PROBLEM TO WORK ON =>
In the entries that follow, find every line containing "down" and copy it.

Saved data entries =>
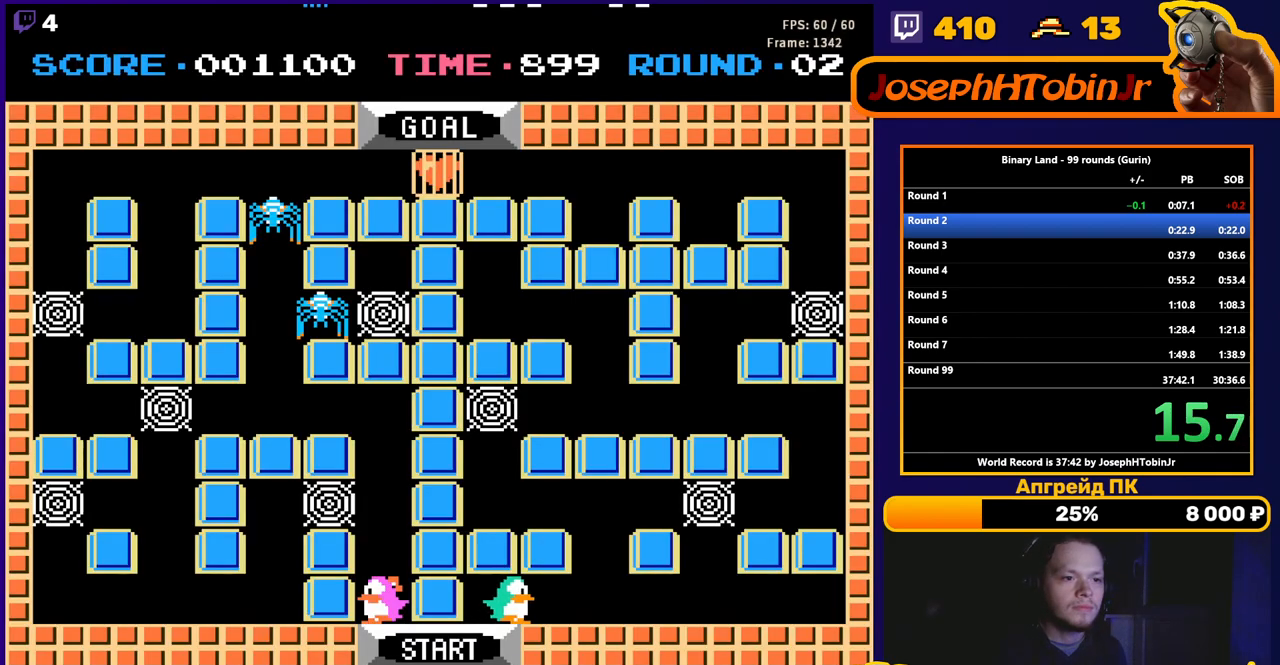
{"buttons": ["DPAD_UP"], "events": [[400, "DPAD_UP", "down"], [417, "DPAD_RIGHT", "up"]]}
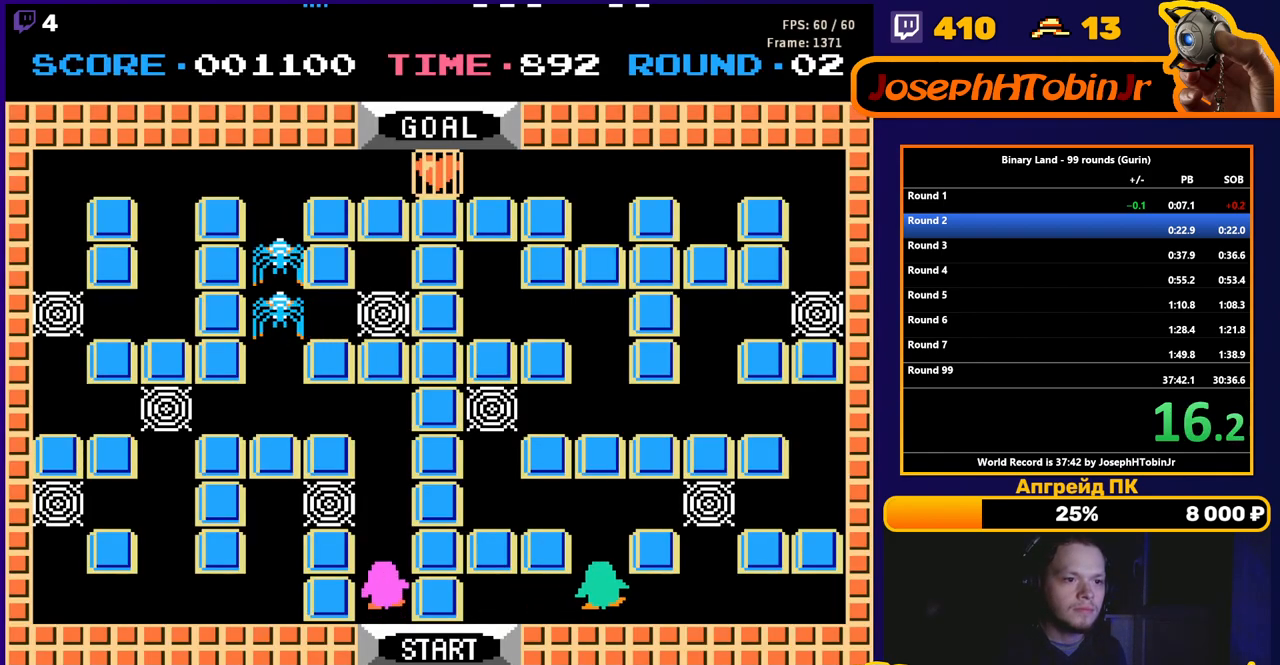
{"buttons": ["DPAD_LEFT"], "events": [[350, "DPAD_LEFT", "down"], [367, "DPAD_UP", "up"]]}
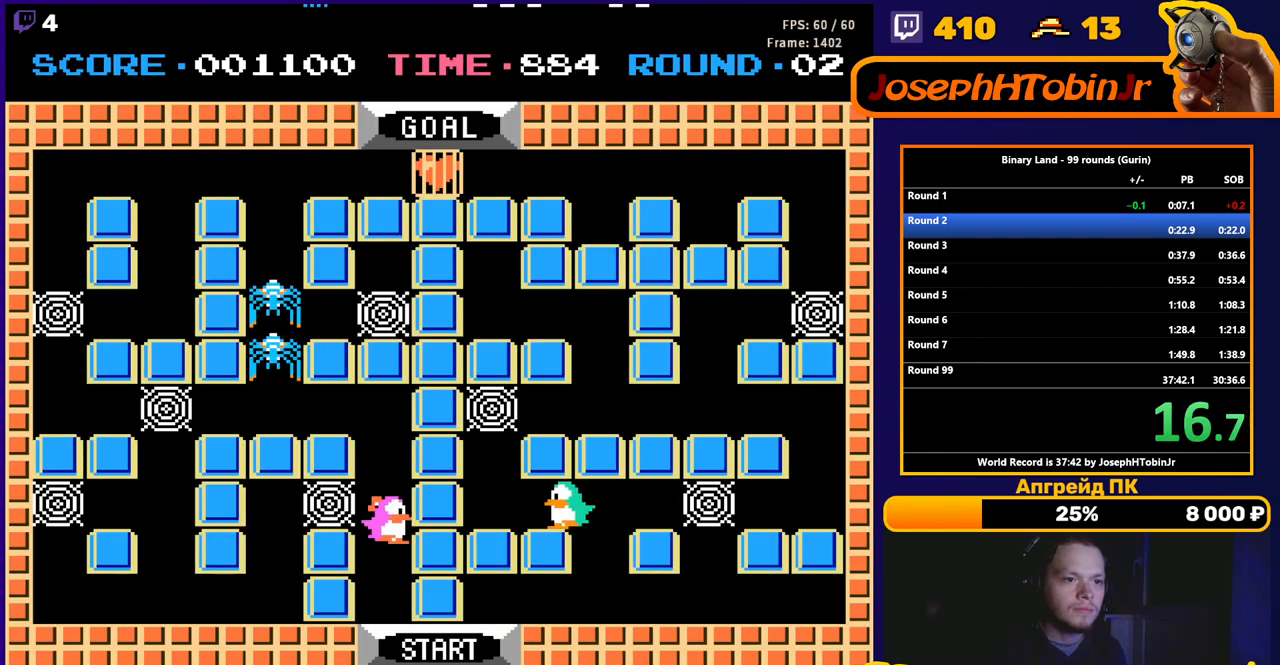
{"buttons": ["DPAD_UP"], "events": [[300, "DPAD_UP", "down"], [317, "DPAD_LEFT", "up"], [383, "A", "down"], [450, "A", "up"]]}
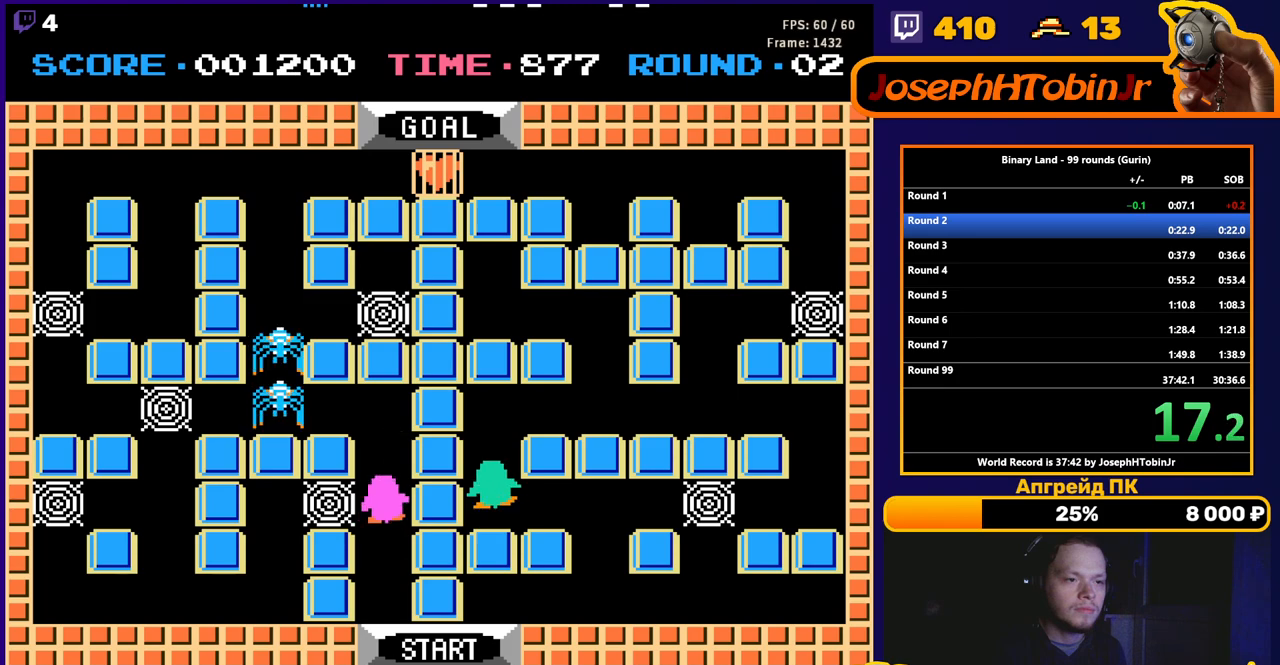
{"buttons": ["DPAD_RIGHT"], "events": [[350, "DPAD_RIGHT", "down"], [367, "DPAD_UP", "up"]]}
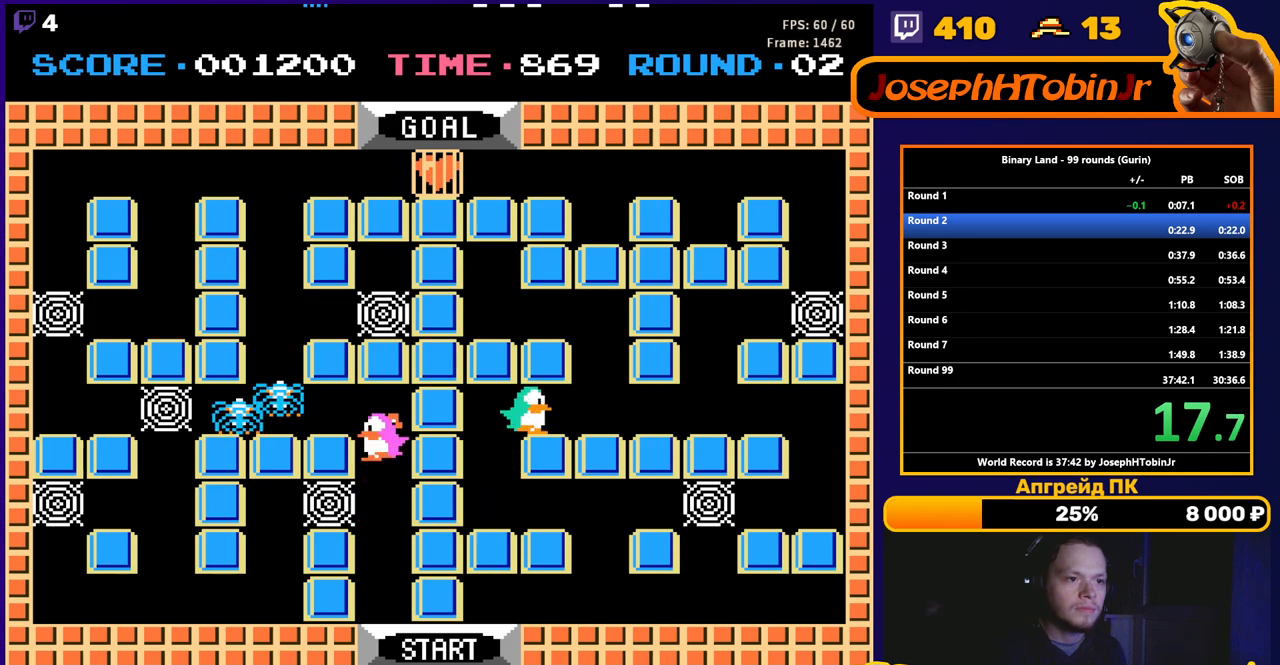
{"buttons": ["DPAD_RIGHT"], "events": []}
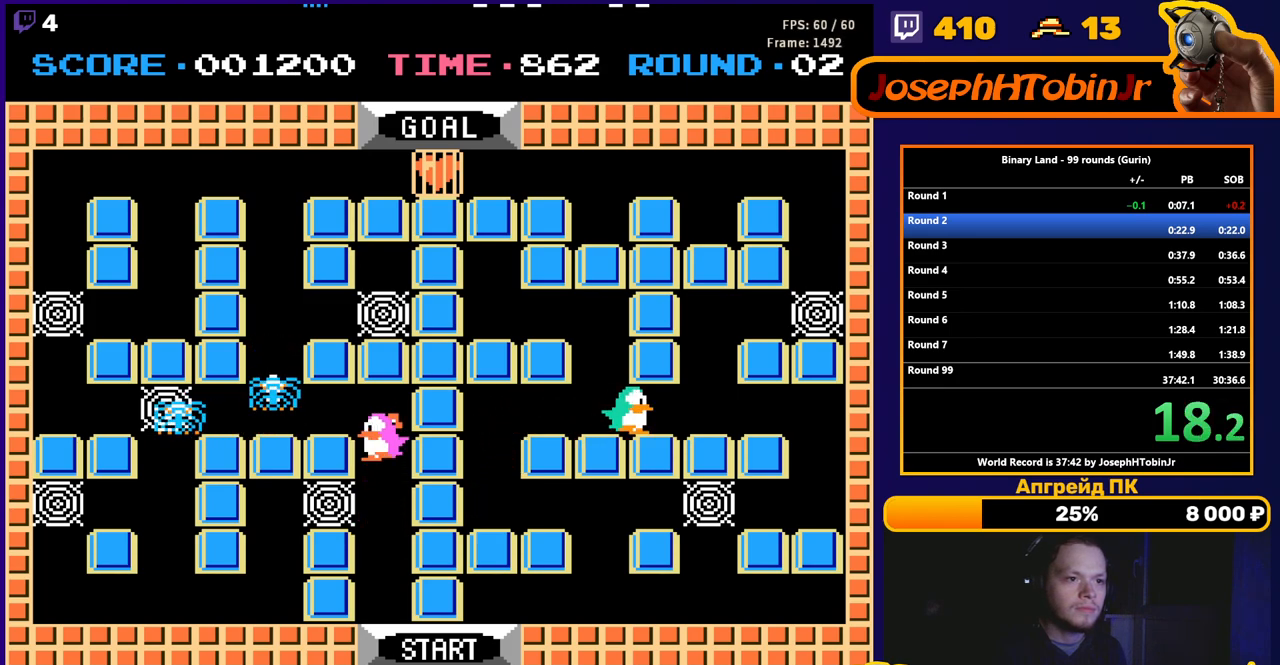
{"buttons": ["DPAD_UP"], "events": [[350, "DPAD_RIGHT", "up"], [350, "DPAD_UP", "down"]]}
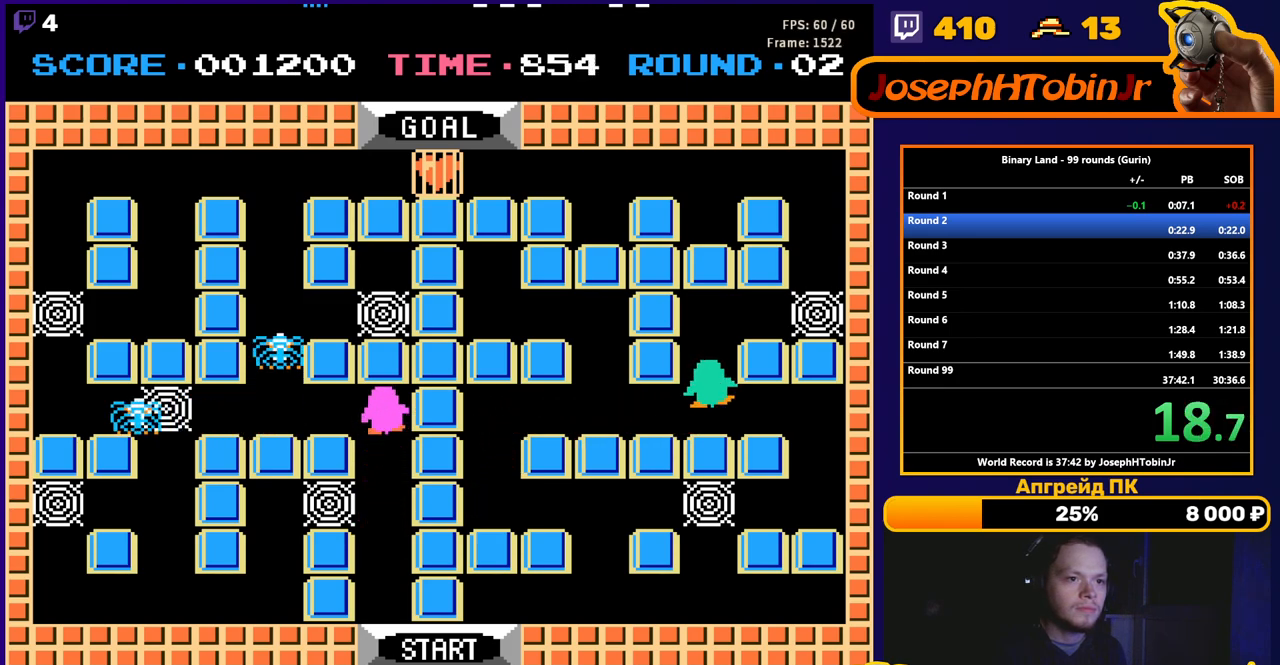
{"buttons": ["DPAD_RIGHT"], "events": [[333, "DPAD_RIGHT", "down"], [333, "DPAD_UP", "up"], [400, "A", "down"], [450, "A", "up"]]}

SOLUTION TO THE PROBLEM =>
{"buttons": ["DPAD_UP"], "events": [[400, "DPAD_UP", "down"], [417, "DPAD_RIGHT", "up"]]}
{"buttons": ["DPAD_LEFT"], "events": [[350, "DPAD_LEFT", "down"], [367, "DPAD_UP", "up"]]}
{"buttons": ["DPAD_UP"], "events": [[300, "DPAD_UP", "down"], [317, "DPAD_LEFT", "up"], [383, "A", "down"], [450, "A", "up"]]}
{"buttons": ["DPAD_RIGHT"], "events": [[350, "DPAD_RIGHT", "down"], [367, "DPAD_UP", "up"]]}
{"buttons": ["DPAD_UP"], "events": [[350, "DPAD_RIGHT", "up"], [350, "DPAD_UP", "down"]]}
{"buttons": ["DPAD_RIGHT"], "events": [[333, "DPAD_RIGHT", "down"], [333, "DPAD_UP", "up"], [400, "A", "down"], [450, "A", "up"]]}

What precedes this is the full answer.